I.  Obedience to the gospel leads to freedom from sin
“Wholeheartedly obeyed” NIV

 

6:18  There Can Be Only One
6:18, “You have been set free from sin and have become slaves to righteousness.” NIV

I.  Every person has a master – either sin or righteousness
“Set free… have become slaves” NIV

 

6:19  Why Slaves?
6:19, “I put this in human terms because you are weak in your natural selves. Just as you used to offer the parts of your body in slavery to impurity and to ever-increasing wickedness, so now offer them in slavery to righteousness leading to holiness.”

Definition: “Human terms”
Paul explains why he uses the imperfect, human analogy of slavery to describe our relationship to God.  In some ways it is wholly inappropriate, but in other ways it expresses important truths.

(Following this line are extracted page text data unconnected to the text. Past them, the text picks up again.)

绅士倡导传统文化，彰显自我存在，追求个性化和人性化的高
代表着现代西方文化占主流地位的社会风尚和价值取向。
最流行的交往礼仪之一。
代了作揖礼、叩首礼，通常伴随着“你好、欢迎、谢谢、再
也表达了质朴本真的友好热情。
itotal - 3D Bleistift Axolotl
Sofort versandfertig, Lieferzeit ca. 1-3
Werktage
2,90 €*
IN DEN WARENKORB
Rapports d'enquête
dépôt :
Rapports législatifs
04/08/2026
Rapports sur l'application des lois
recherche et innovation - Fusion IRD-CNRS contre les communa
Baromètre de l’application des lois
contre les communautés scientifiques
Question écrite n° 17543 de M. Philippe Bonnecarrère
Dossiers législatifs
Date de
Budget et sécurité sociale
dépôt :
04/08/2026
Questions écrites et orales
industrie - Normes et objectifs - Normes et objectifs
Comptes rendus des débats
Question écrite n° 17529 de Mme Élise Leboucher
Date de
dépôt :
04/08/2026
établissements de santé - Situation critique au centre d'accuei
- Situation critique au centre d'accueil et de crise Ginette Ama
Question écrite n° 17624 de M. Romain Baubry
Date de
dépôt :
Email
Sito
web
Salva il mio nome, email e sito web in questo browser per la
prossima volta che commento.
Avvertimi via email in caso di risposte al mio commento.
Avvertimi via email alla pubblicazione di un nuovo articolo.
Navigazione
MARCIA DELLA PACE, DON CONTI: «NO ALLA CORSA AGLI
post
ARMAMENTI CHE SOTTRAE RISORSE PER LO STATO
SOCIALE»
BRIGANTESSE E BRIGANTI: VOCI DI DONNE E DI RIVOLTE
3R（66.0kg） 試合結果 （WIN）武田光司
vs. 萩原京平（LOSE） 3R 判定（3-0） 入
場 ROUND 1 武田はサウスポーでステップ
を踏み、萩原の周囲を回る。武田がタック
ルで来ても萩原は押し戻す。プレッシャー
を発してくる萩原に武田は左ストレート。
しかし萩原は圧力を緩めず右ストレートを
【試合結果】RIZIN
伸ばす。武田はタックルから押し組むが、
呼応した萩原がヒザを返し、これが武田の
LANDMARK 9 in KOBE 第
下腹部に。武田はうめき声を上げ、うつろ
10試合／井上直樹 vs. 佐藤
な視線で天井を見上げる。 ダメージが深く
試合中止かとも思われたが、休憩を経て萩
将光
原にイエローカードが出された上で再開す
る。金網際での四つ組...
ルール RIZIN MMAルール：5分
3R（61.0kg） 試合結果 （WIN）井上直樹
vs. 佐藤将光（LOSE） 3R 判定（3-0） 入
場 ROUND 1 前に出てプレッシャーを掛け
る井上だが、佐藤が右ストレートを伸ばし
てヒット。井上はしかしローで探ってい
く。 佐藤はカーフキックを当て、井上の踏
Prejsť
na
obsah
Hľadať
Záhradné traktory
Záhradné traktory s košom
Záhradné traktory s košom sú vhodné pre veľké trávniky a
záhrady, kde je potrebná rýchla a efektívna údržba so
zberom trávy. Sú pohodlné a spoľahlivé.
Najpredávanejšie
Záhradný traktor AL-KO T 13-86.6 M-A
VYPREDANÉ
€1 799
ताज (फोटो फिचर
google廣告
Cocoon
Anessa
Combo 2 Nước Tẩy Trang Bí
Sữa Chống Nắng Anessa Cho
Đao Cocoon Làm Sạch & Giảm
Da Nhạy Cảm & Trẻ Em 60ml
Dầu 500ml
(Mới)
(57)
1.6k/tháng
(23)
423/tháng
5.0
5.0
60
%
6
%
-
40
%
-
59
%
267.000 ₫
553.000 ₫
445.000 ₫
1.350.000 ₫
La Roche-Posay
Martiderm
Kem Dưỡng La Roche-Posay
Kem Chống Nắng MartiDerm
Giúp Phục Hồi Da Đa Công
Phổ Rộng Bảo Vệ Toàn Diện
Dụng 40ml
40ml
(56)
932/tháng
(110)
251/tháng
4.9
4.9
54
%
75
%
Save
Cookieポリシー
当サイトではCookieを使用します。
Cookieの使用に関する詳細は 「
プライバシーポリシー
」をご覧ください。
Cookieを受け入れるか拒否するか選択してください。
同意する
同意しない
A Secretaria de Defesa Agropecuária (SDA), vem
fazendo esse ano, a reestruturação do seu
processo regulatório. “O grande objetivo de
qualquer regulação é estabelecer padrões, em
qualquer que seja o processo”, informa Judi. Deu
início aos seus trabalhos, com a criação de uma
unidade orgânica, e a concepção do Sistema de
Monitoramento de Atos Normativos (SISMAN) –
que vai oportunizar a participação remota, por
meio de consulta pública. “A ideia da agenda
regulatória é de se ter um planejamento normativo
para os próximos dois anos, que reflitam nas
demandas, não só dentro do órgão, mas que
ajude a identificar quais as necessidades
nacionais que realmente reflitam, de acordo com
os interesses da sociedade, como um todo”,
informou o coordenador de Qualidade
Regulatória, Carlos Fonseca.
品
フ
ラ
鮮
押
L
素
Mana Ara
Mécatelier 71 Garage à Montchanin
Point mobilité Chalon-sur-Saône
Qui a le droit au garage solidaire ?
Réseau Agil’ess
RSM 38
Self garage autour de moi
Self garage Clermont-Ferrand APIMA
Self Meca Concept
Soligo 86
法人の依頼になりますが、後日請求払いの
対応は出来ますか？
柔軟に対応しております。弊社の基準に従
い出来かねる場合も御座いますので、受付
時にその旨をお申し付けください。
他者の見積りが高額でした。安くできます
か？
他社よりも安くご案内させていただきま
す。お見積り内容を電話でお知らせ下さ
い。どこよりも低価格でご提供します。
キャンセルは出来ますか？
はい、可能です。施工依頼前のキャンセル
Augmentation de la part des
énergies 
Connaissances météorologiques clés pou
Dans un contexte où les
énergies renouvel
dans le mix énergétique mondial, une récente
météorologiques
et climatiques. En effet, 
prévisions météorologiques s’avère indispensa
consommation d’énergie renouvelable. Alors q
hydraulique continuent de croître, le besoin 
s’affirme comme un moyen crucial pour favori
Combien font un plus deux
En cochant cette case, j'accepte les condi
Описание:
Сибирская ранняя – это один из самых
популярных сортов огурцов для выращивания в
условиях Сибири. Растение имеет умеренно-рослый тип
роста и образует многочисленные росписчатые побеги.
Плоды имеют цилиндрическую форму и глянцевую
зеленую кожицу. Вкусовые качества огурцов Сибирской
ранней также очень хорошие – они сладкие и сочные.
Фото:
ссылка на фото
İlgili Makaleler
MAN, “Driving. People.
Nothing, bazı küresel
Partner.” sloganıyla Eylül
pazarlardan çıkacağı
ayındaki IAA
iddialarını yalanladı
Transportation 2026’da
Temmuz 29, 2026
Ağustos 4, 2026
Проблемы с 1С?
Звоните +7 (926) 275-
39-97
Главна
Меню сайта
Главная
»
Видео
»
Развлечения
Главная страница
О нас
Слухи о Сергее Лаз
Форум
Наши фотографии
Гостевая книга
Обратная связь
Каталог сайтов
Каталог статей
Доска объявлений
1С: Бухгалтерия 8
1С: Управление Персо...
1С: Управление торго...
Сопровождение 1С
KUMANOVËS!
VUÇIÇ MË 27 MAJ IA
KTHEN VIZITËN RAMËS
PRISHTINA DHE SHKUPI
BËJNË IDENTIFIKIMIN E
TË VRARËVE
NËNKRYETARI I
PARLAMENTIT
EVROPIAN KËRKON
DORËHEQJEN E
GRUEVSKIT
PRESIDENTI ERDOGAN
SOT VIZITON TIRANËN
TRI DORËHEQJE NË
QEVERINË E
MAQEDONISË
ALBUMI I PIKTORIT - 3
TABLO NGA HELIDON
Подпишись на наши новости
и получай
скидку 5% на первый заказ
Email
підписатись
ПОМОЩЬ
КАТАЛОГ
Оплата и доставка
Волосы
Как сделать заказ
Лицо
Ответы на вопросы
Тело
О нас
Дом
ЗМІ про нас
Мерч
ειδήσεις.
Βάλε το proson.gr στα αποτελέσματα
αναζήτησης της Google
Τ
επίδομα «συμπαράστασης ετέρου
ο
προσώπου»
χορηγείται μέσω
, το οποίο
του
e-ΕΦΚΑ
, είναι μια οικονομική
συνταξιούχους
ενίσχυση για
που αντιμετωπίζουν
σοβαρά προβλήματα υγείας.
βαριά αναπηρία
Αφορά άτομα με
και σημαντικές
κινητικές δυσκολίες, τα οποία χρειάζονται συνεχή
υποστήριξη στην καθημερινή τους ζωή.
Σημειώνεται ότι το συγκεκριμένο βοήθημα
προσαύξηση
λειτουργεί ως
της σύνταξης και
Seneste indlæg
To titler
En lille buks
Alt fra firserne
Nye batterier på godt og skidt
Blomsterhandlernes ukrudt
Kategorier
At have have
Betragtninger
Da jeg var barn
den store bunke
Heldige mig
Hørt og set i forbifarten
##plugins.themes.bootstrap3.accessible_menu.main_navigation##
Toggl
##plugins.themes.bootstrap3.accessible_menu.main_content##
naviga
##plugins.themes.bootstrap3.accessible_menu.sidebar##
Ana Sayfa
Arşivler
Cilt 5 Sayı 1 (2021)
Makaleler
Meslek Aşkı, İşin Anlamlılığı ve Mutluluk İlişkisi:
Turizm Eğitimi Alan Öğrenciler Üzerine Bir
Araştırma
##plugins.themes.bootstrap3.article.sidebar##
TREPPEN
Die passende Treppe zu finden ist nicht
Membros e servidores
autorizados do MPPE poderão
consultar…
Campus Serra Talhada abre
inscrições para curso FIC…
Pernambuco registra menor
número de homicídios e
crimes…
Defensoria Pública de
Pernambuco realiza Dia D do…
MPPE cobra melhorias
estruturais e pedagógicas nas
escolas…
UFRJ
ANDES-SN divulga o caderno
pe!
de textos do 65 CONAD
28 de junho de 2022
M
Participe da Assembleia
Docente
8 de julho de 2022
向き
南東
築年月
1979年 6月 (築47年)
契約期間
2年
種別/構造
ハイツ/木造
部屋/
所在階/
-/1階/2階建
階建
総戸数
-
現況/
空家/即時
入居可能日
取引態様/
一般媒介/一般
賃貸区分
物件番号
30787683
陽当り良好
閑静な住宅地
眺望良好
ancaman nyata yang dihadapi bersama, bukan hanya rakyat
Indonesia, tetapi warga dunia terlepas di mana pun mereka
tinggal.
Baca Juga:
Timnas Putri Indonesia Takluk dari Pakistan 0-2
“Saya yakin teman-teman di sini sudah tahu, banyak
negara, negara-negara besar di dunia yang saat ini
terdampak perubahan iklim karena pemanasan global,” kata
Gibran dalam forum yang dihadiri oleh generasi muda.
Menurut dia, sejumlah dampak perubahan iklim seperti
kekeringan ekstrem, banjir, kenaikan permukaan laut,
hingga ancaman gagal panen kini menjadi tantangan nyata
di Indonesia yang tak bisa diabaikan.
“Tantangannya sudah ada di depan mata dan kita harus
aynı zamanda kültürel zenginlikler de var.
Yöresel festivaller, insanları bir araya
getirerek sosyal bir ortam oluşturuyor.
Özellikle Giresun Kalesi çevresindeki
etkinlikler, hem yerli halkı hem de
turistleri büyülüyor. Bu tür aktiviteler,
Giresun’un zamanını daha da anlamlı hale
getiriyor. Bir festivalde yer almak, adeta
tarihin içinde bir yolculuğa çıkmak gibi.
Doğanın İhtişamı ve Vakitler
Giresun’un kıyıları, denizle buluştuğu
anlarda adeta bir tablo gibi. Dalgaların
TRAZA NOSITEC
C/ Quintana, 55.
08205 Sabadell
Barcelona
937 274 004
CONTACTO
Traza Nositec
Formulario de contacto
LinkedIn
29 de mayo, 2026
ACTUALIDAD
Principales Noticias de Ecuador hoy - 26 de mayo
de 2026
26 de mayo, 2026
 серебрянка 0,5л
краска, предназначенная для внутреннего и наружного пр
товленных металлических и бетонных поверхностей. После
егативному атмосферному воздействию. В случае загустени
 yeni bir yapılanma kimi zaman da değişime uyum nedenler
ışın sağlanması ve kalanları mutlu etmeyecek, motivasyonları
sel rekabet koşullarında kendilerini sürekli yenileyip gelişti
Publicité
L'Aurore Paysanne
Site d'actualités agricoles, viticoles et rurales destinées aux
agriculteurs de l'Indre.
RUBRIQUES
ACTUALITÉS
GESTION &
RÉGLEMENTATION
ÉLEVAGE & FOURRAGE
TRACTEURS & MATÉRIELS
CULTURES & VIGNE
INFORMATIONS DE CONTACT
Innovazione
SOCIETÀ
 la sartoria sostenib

I.  Paul’s illustration: everyone knew what a slave was
“In human terms” NIV

II.  Being a slave to righteousness is much better than being a slave to sin
“Offer them in slavery to righteousness leading to holiness” NIV

 

6:20-21  Shameful Freedom
6:20-21, “When you were slaves to sin, you were free from the control of righteousness. [21] What benefit did you reap at that time from the things you are now ashamed of? Those things result in death!” NIV

I.  Being free of righteousness is the opposite of freedom
“Free from the control of righteousness” NIV

II.  It is appropriate to feel ashamed of our pre-Christian actions
“The things you are now ashamed of” NIV

 

6:22  Slave Benefits
6:22, “But now that you have been set free from sin and have become slaves to God, the benefit you reap leads to holiness, and the result is eternal life.” NIV

I.  The benefit of being God’s slave is immeasurable
“The benefit you reap leads to” NIV

 

6:23  Wages and Gifts
6:23, “For the wages of sin is death, but the gift of God is eternal life in Christ Jesus our Lord.” NIV

I.  Sin leads to eternal separation from God in hell
“Wages of sin is death” NIV

II.  Eternal life, an eternal relationship with God, is offered as a free gift
“The gift of God is eternal life” NIV

III. The appropriate response to God’s gift is grateful acceptance
“Gift” NIV

Summary

We are slaves.  We are either slaves to sin or we are slaves to righteousness.  There is no middle ground, so we must choose our slavery wisely.  Being a slave to righteousness is far better than being a slave to sin.  There are immeasurable benefits to serving Christ, but eternal disappointment for obeying sin.  So, which slavery will we pursue?  If we spend our lives pursuing our sinful desires, wanting separation from God, then eternal separation from God is what we will get.  However, if we gratefully accept God’s merciful offer of salvation and choose to become a slave to righteousness, we will look like Christ more each day and will spend eternity with Him.